*** Input data Section Begins ***

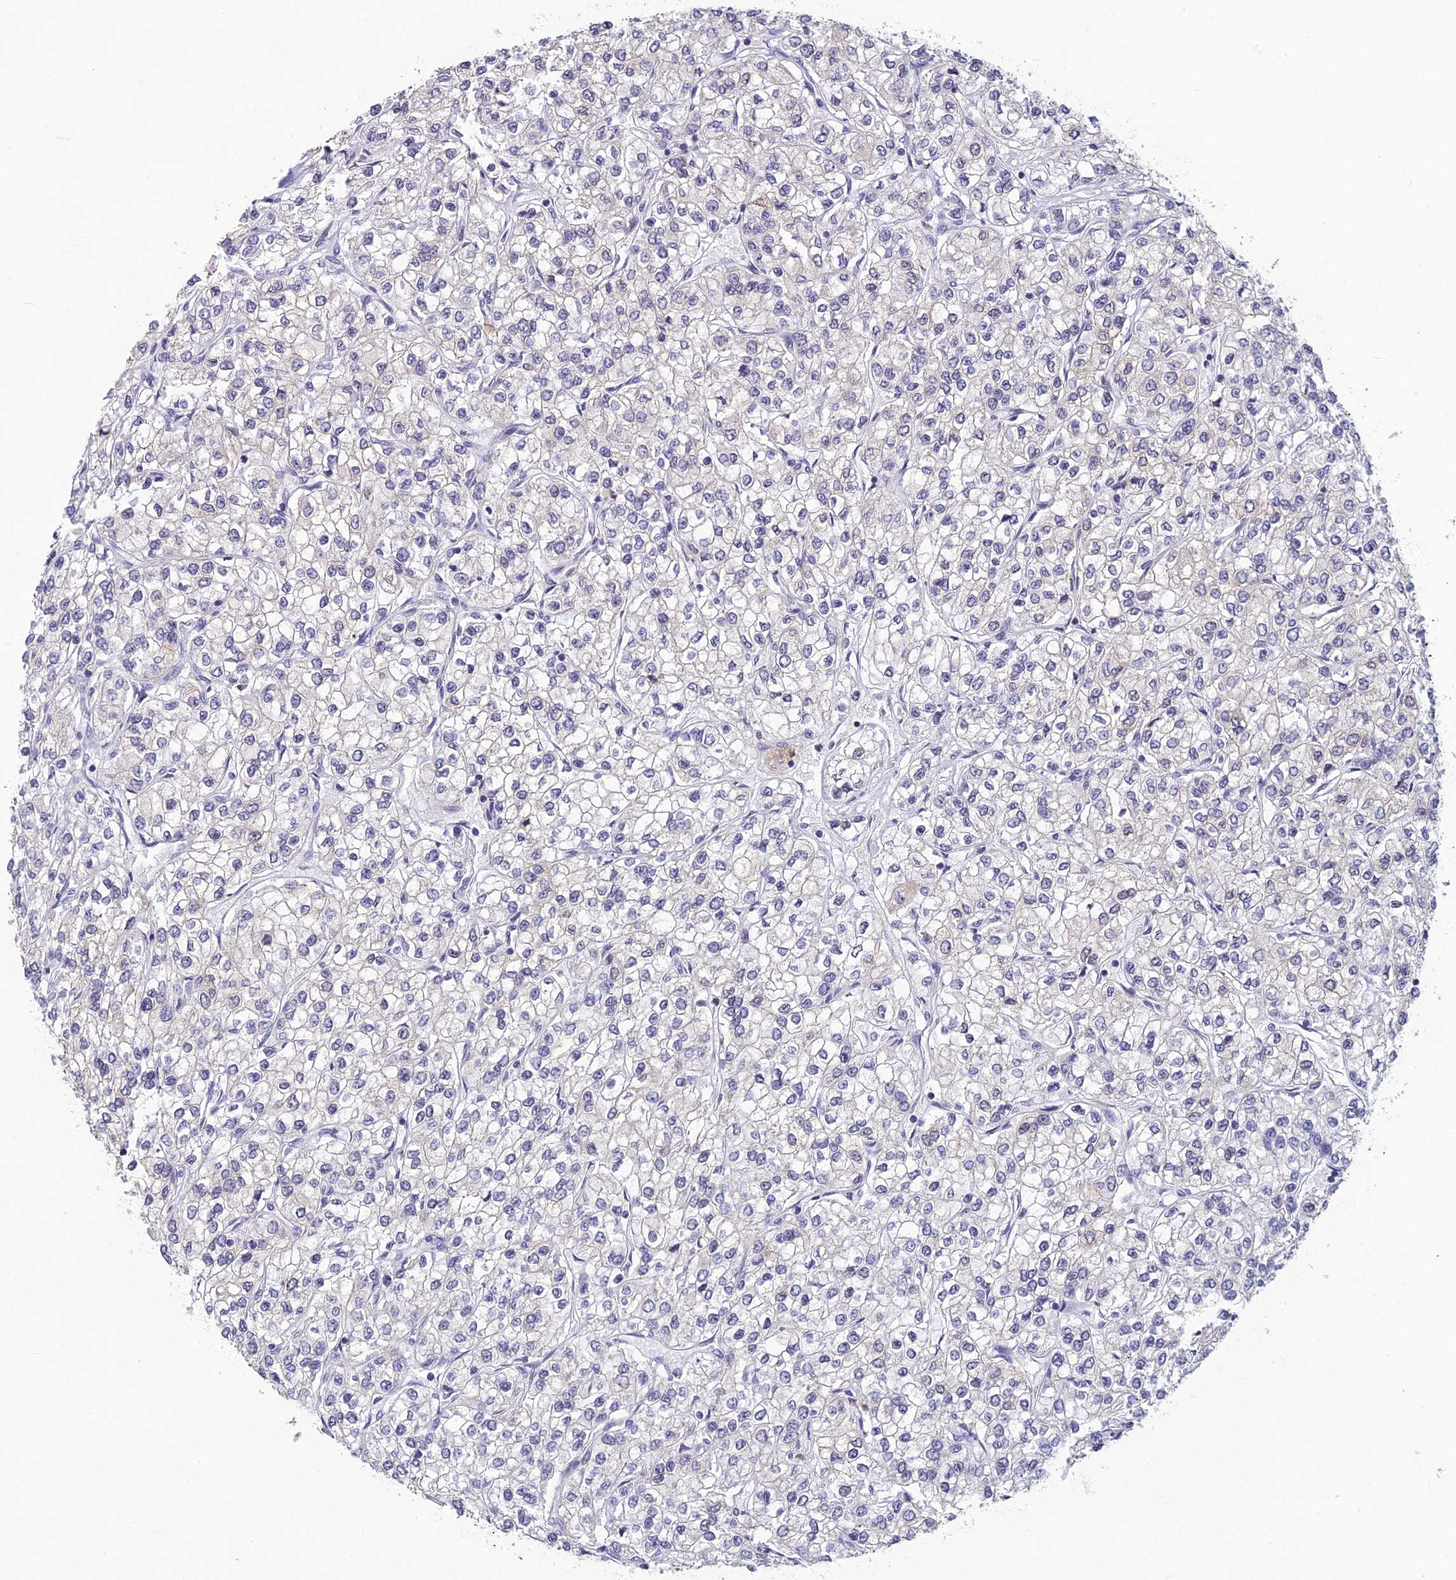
{"staining": {"intensity": "negative", "quantity": "none", "location": "none"}, "tissue": "renal cancer", "cell_type": "Tumor cells", "image_type": "cancer", "snomed": [{"axis": "morphology", "description": "Adenocarcinoma, NOS"}, {"axis": "topography", "description": "Kidney"}], "caption": "Human renal cancer stained for a protein using IHC shows no expression in tumor cells.", "gene": "TMEM134", "patient": {"sex": "male", "age": 80}}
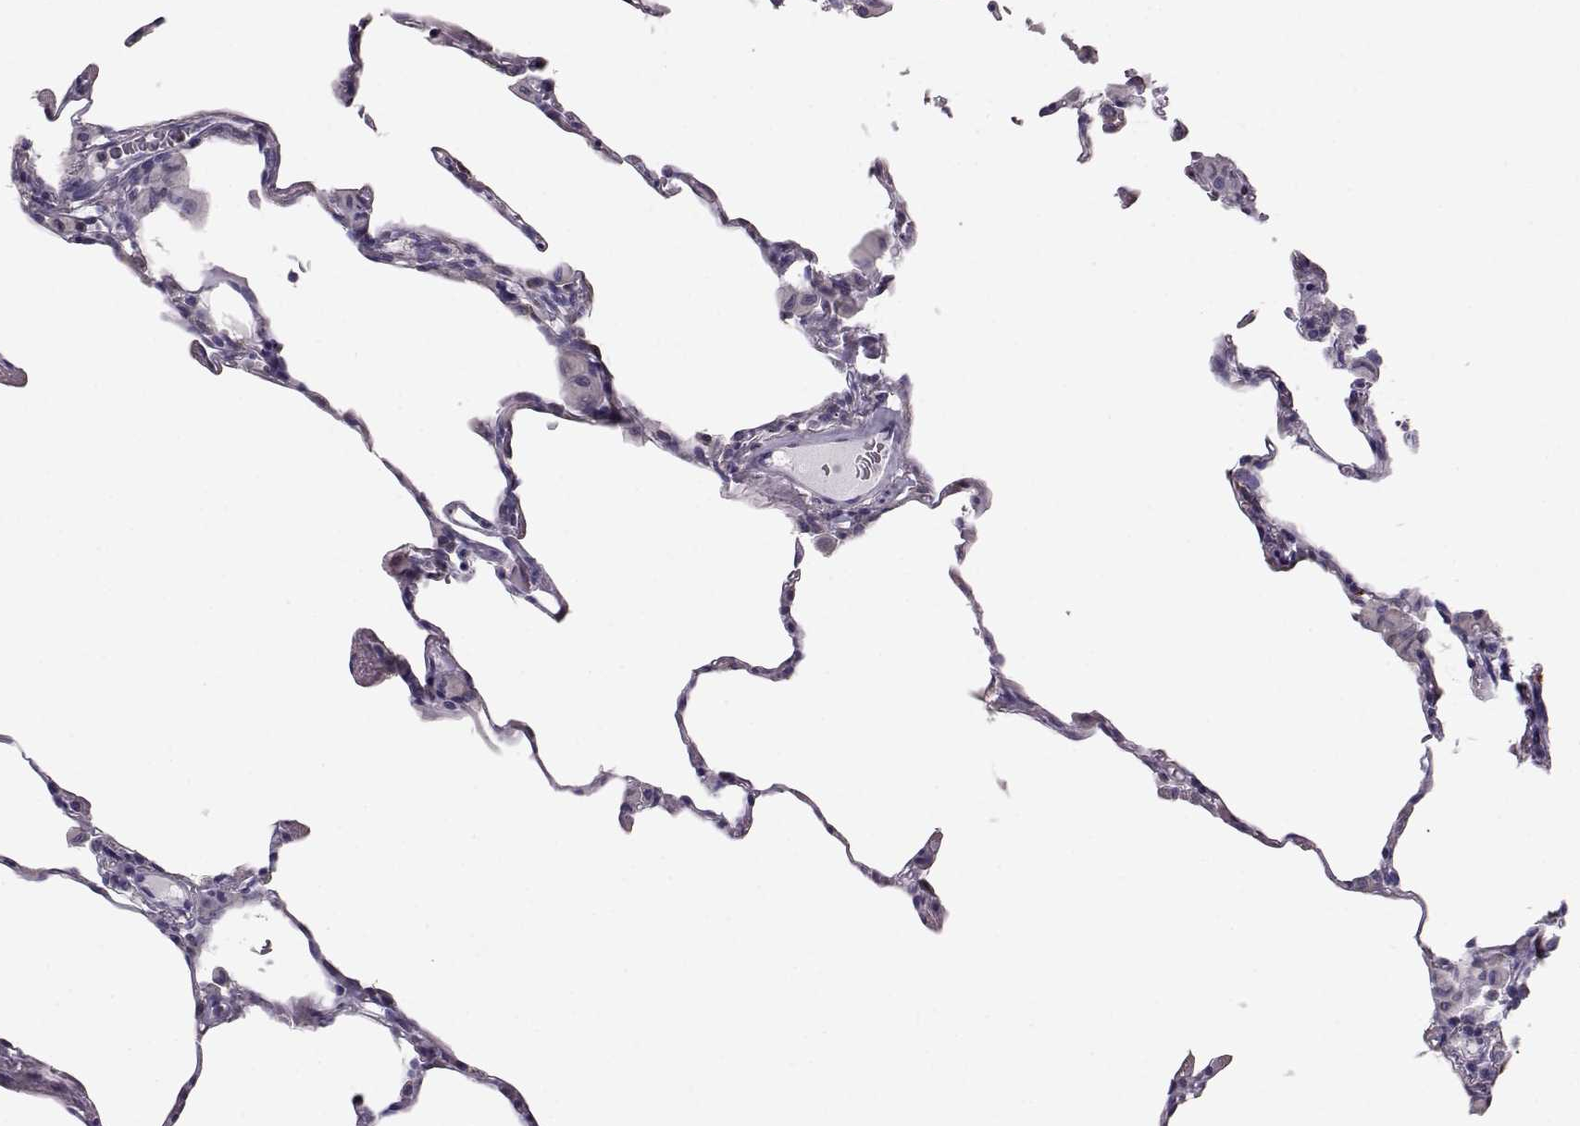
{"staining": {"intensity": "negative", "quantity": "none", "location": "none"}, "tissue": "lung", "cell_type": "Alveolar cells", "image_type": "normal", "snomed": [{"axis": "morphology", "description": "Normal tissue, NOS"}, {"axis": "topography", "description": "Lung"}], "caption": "A high-resolution histopathology image shows immunohistochemistry staining of normal lung, which exhibits no significant staining in alveolar cells. (DAB immunohistochemistry (IHC) with hematoxylin counter stain).", "gene": "ELOVL5", "patient": {"sex": "female", "age": 57}}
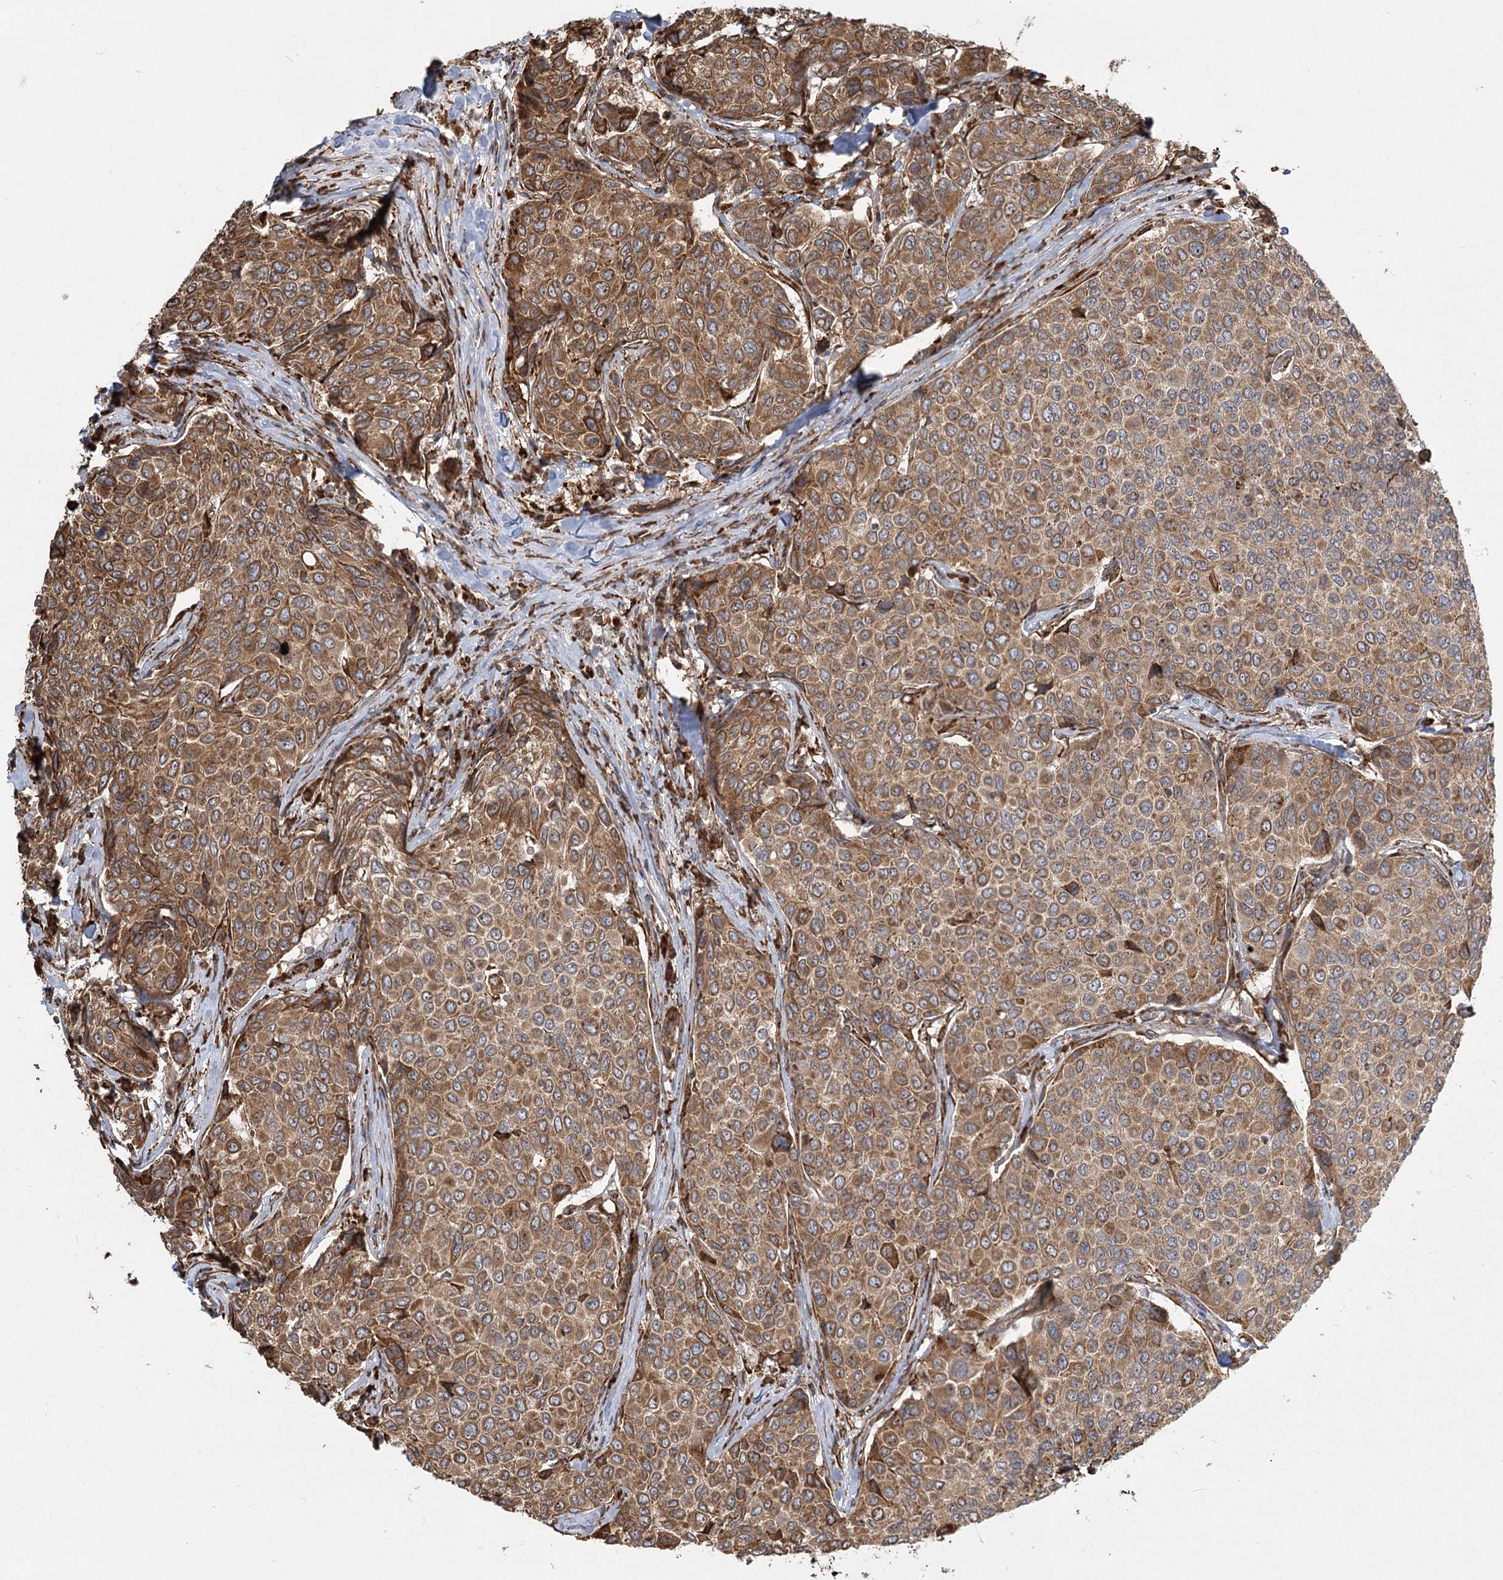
{"staining": {"intensity": "moderate", "quantity": ">75%", "location": "cytoplasmic/membranous"}, "tissue": "breast cancer", "cell_type": "Tumor cells", "image_type": "cancer", "snomed": [{"axis": "morphology", "description": "Duct carcinoma"}, {"axis": "topography", "description": "Breast"}], "caption": "This is an image of immunohistochemistry (IHC) staining of breast cancer, which shows moderate staining in the cytoplasmic/membranous of tumor cells.", "gene": "FAM13A", "patient": {"sex": "female", "age": 55}}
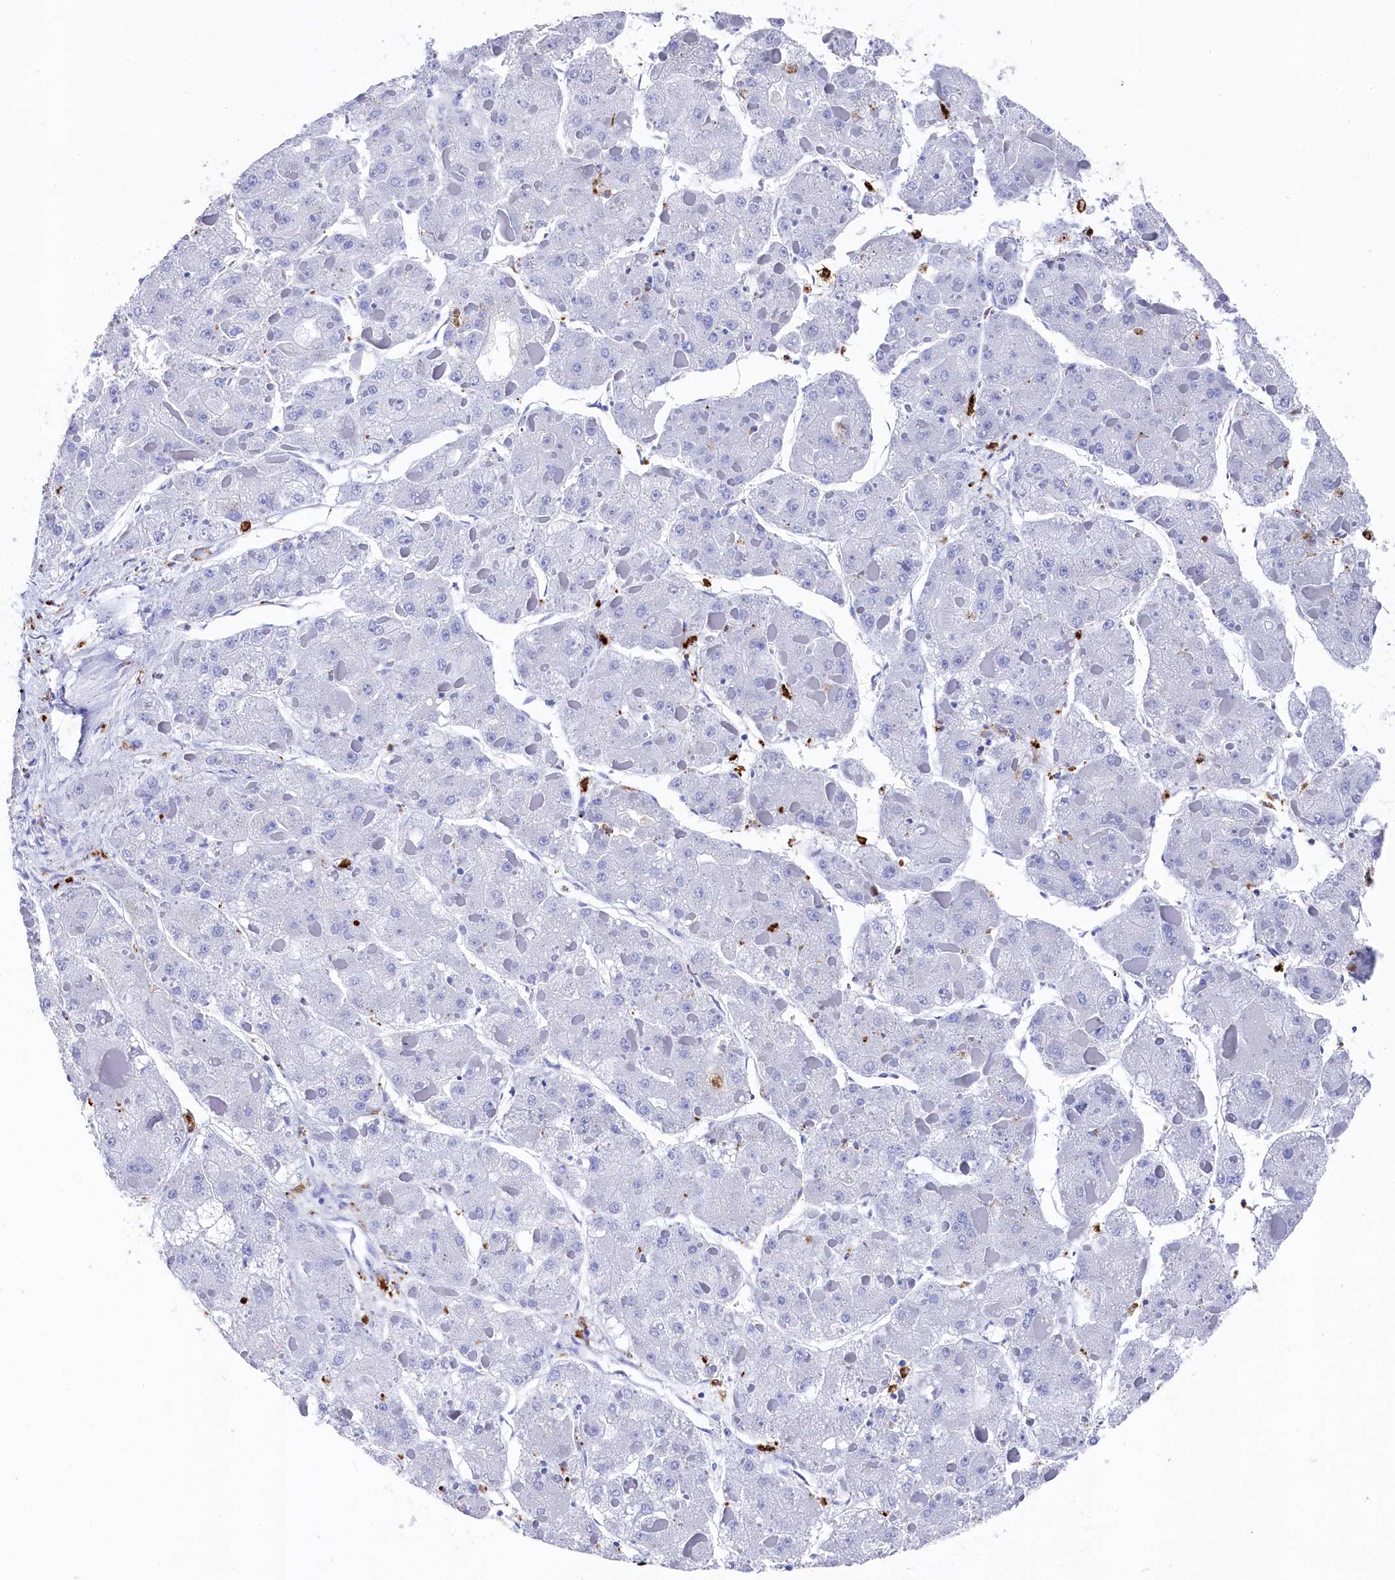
{"staining": {"intensity": "negative", "quantity": "none", "location": "none"}, "tissue": "liver cancer", "cell_type": "Tumor cells", "image_type": "cancer", "snomed": [{"axis": "morphology", "description": "Carcinoma, Hepatocellular, NOS"}, {"axis": "topography", "description": "Liver"}], "caption": "Tumor cells are negative for brown protein staining in hepatocellular carcinoma (liver).", "gene": "PLAC8", "patient": {"sex": "female", "age": 73}}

*** Input data Section Ends ***

Task description – For the material above, give every line again exactly and leave out the pictures.

Response for this exercise –
{"staining": {"intensity": "negative", "quantity": "none", "location": "none"}, "tissue": "renal cancer", "cell_type": "Tumor cells", "image_type": "cancer", "snomed": [{"axis": "morphology", "description": "Adenocarcinoma, NOS"}, {"axis": "topography", "description": "Kidney"}], "caption": "Human renal cancer stained for a protein using IHC shows no expression in tumor cells.", "gene": "TMEM134", "patient": {"sex": "male", "age": 80}}
{"staining": {"intensity": "negative", "quantity": "none", "location": "none"}, "tissue": "lung", "cell_type": "Alveolar cells", "image_type": "normal", "snomed": [{"axis": "morphology", "description": "Normal tissue, NOS"}, {"axis": "topography", "description": "Lung"}], "caption": "A high-resolution histopathology image shows immunohistochemistry staining of normal lung, which exhibits no significant staining in alveolar cells. (DAB immunohistochemistry (IHC) with hematoxylin counter stain).", "gene": "ELOVL5", "patient": {"sex": "female", "age": 57}}
{"staining": {"intensity": "moderate", "quantity": ">75%", "location": "cytoplasmic/membranous"}, "tissue": "breast cancer", "cell_type": "Tumor cells", "image_type": "cancer", "snomed": [{"axis": "morphology", "description": "Duct carcinoma"}, {"axis": "topography", "description": "Breast"}], "caption": "This is an image of immunohistochemistry (IHC) staining of breast cancer, which shows moderate staining in the cytoplasmic/membranous of tumor cells.", "gene": "FAM13A", "patient": {"sex": "female", "age": 55}}
{"staining": {"intensity": "negative", "quantity": "none", "location": "none"}, "tissue": "liver cancer", "cell_type": "Tumor cells", "image_type": "cancer", "snomed": [{"axis": "morphology", "description": "Carcinoma, Hepatocellular, NOS"}, {"axis": "topography", "description": "Liver"}], "caption": "Tumor cells are negative for brown protein staining in hepatocellular carcinoma (liver).", "gene": "PLAC8", "patient": {"sex": "female", "age": 73}}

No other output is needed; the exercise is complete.